Cependant, peu de solutions alternatives ont vu le jour dans ce territoire rural et la maison de retraite est restée la référence en matière de politique gérontologique. Un récent numéro de l’Express titré « Seniors : où vit on le mieux en France ? » classe les départements à partir notamment du nombre de places d’hébergements en EHPAD. L’Ardèche est classée « n° 1 de l’action sociale » avec un titre éloquent « Ardèche de cœur avec les anciens » en raison du grand nombre de places disponibles en
établissements (Express, 2007).Il est intéressant de constater que les habitants de ces lieux ont toujours en tête cette seule référence dans le domaine des actions municipales en direction des vieux. « ah, tout le monde le souhaite, hé.(une maison de retraite) Tout le monde le souhaite.
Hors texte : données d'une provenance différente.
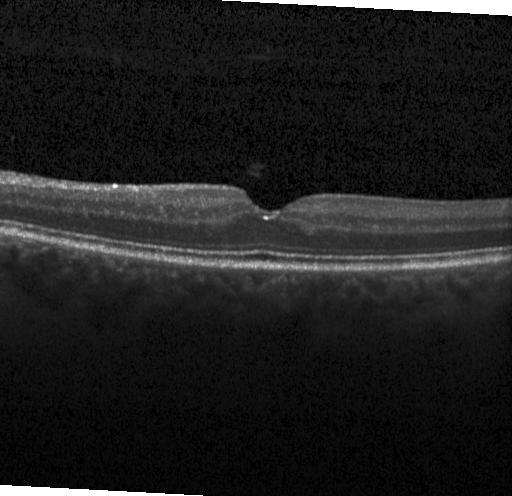 Retinal OCT B-scan.
Finding: no evidence of choroidal neovascularization, diabetic macular edema, or drusen.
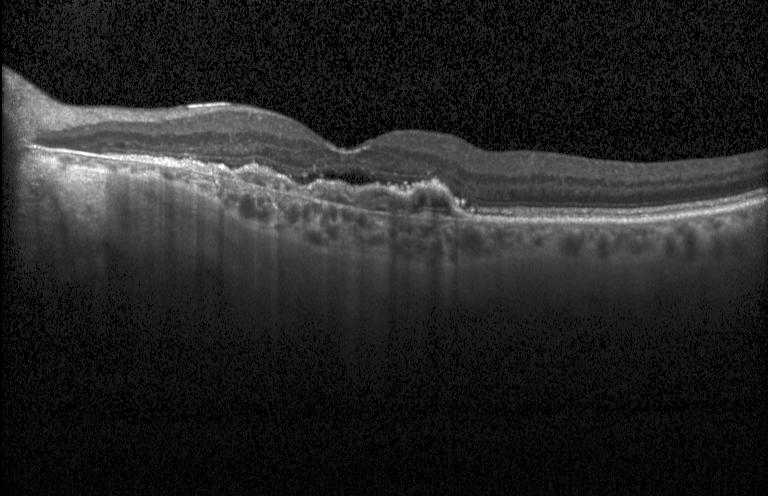 Fovea-centered. Heidelberg Spectralis OCT system. SD-OCT. OCT line scan
Finding: choroidal neovascularization.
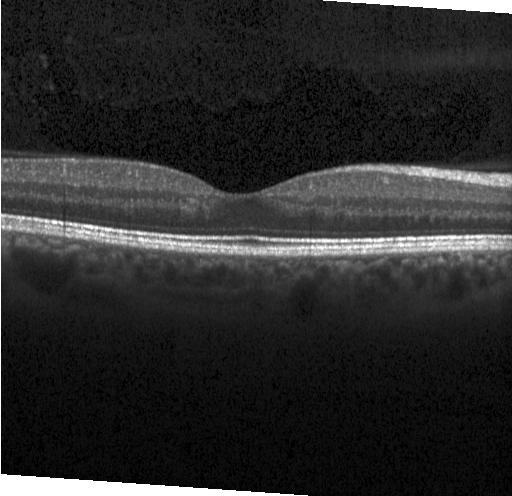
No evidence of choroidal neovascularization, diabetic macular edema, or drusen.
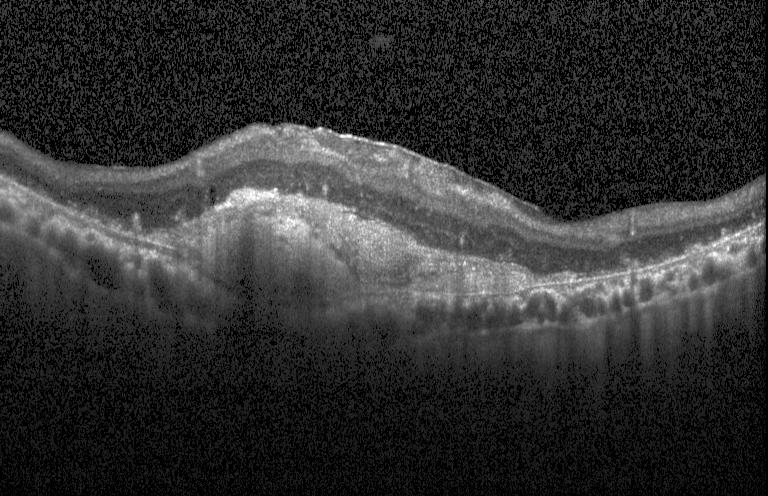

Impression: CNV.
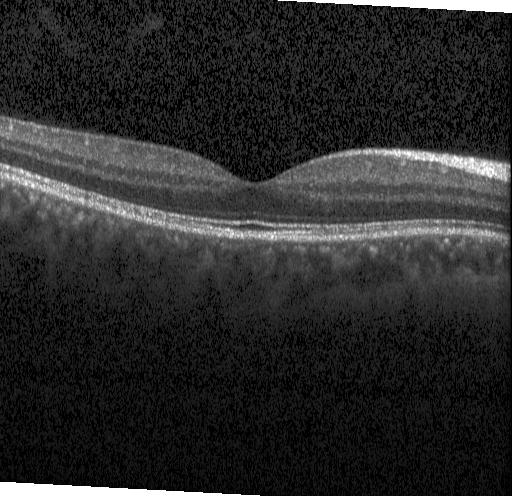 Finding: no choroidal neovascularization, no diabetic macular edema, and no drusen.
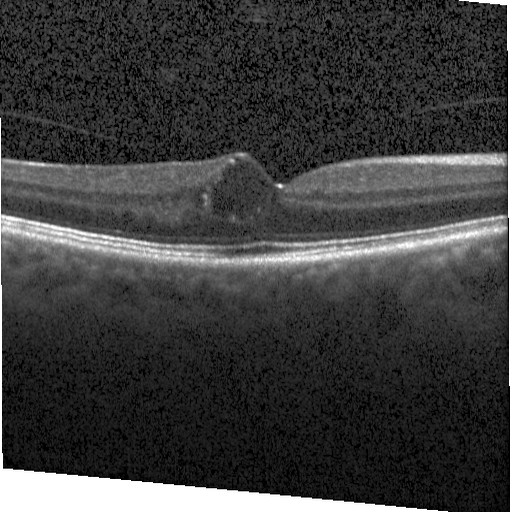 Retinal OCT B-scan — The scan shows diabetic macular edema (DME).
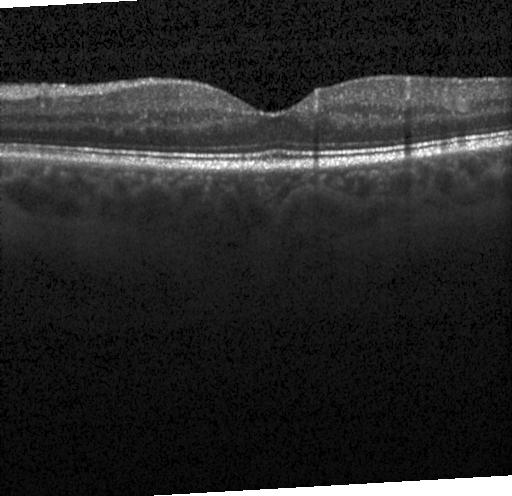
Macular OCT demonstrating no choroidal neovascularization, no diabetic macular edema, and no drusen.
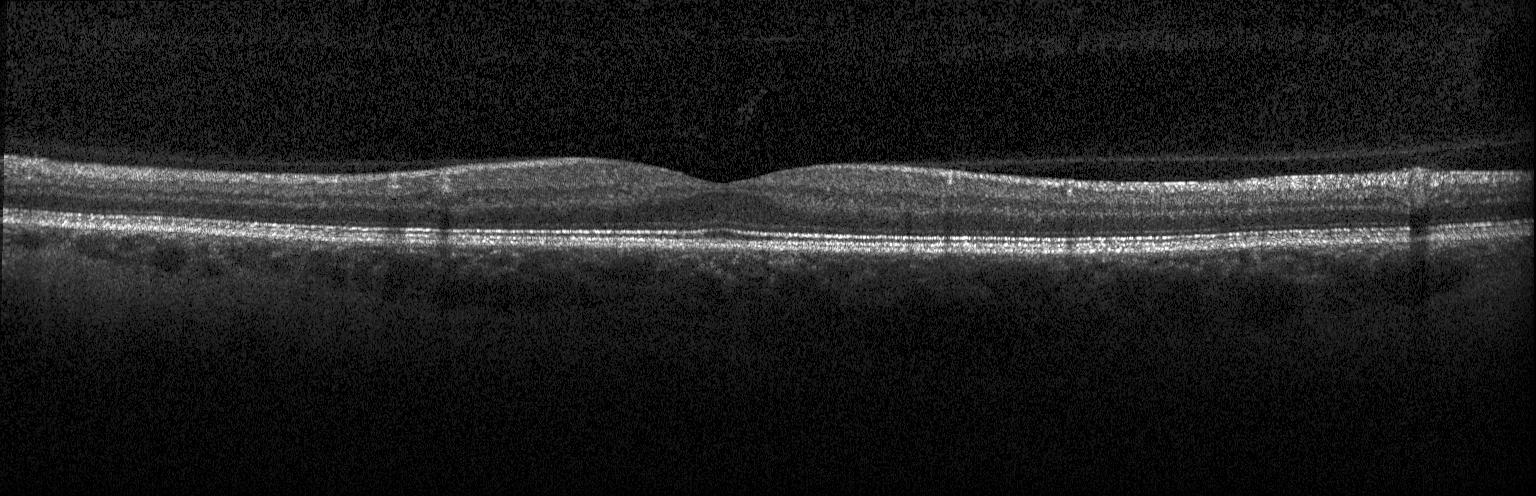
Through the macula, optical coherence tomography scan, spectral-domain optical coherence tomography
Impression: no CNV, DME, or drusen.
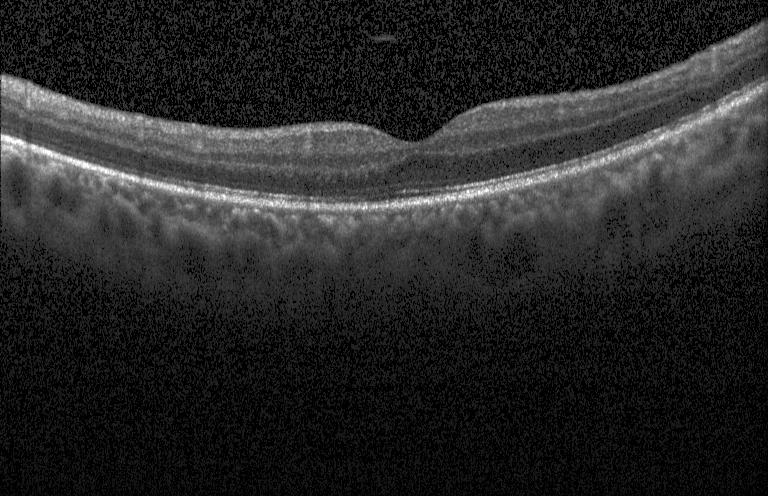

OCT B-scan · instrument: Heidelberg Spectralis · fovea-centered · SD-OCT — Diagnosis: no evidence of CNV, DME, or drusen.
Et le maire, lui, le pauvre il fait tout ce qu’il peut » (Mesdames Tassy, 07 ,3)
La diversité des reliefs, des climats et des mentalités, sur le territoire ardéchois, sans doute aussi l’identité locale très forte ont suscité une revendication collective forte à avoir une maison de retraite au plus près de chez soi. Les maires ont également soutenu ces revendications pour des raisons économiques. La lutte contre l’exode rural passant en partie par le maintien d’emplois au pays, les maisons de retraite, tout comme les hôpitaux locaux d’ailleurs, ont été « utilisées » comme supports d’emplois. La mobilisation des maires reposait donc sur un double motif : offrir aux anciens un lieu de vie confortable pour leurs vieux jours mais aussi revitaliser le tissu économique local. Ainsi ces établissements constituent une ressource importante pour l’économie locale et les personnes qui y travaillent sont majoritairement des femmes de la localité ou de la région. Néanmoins le nécessaire recours à des personnels plus qualifiés pour les soins dans le cadre des transformations de ces établissements en EHPAD ne trouve pas toujours de solution localement et il est alors difficile de recruter des infirmières venues d’ailleurs et prêtes à s’implanter dans ces territoires isolés et relativement fermés, dans lesquels le logement de nouveaux arrivants se pose comme problème.